В жизни стала год от году
Крепче преданность народу,
Жарче жажда общей воли,
Жажда общей, лучшей доли.
И гонимый местью царской
К боязнию боярской,
Он пустился на скитанье,
На народное воззванье,
Кликнуть клич по всем крестьянам —
От Востока до Заката:
«Собирайтесь дружным станом,
Станьте смело брат за брата —
Отстоять всему народу
Свою землю и свободу».
Жизнь он кончил в этом мире —
В снежных каторгах Сибири.
Но весь век нелицемерен —
Он борьбе остался верен.
До последнего дыханья
Говорил среди изгнанья:
«Отстоять всему народу
Свою землю и свободу…»
Перечитав эту листовку, Герцен только плечами пожал: чего ж, мол, Огарев раньше времени похоронил «молодого друга Нечаева» в снежных каторгах Сибири? Поживем — увидим, как у того дела в России пойдут…
От дел общих мысленно перешел к собственным, семейным.

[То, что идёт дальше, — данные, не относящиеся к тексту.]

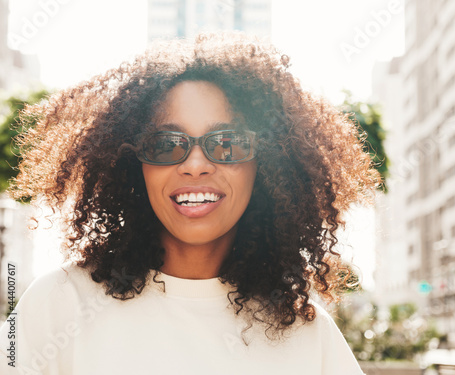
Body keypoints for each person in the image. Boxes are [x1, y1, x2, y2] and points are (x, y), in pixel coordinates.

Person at [0, 32, 380, 374]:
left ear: (264, 167)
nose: (196, 165)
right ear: (135, 166)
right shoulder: (59, 304)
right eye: (166, 145)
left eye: (227, 144)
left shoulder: (304, 331)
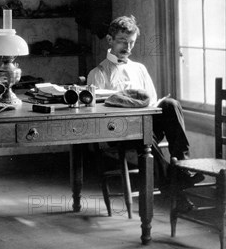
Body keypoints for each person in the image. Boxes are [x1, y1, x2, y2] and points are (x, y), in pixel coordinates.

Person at [87, 15, 203, 206]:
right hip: (118, 129)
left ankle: (182, 167)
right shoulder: (98, 73)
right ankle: (174, 188)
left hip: (145, 123)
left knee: (170, 104)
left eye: (132, 43)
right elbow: (101, 113)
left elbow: (152, 100)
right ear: (109, 40)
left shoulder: (139, 68)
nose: (128, 47)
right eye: (122, 41)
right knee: (145, 135)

Его все больше тревожили душевные переживания старшей дочери, Таты, любимицы, умницы и, как находили многие, настоящей красавицы. Вся в мать! А в судьбу ее врывалась некая опасная, даже роковая струя… Все началось так: еще года два назад, в 67-м, познакомилась Тата во Флоренции со слепым музыкантом, молодым графом Пенизи. Он сперва понравился Герцену: композитор, прекрасный пианист, певец, поэт, владеет всеми европейскими языками, знает естественные науки, историю, литературу. Такого чуда Герцен в жизни не видывал! Вдобавок он со вкусом одевался и вел себя в обществе свободно и с достоинством. Он начал давать Тате уроки музыки, но теперь, осенью 1869 года, к большой тревоге Александра Ивановича, признался Тате в любви. Сначала воспитательница Мальвида Мейзенбуг, сын Александр и сама Тата скрыли было от отца начало этой истории, а врач, лечивший Пенизи, стал умолять Тату не отталкивать вовсе молодого человека и не прекращать встреч с ним после того, как она ответила отказом на его предложение брака. Узнав, что дело уже дошло до угроз с его стороны, отец потребовал от Таты решительного разрыва с Пенизи, но дочь колебалась, жалея больного и без того обиженного судьбою слепца. Отцу она, впрочем, ответила успокоительной телеграммой.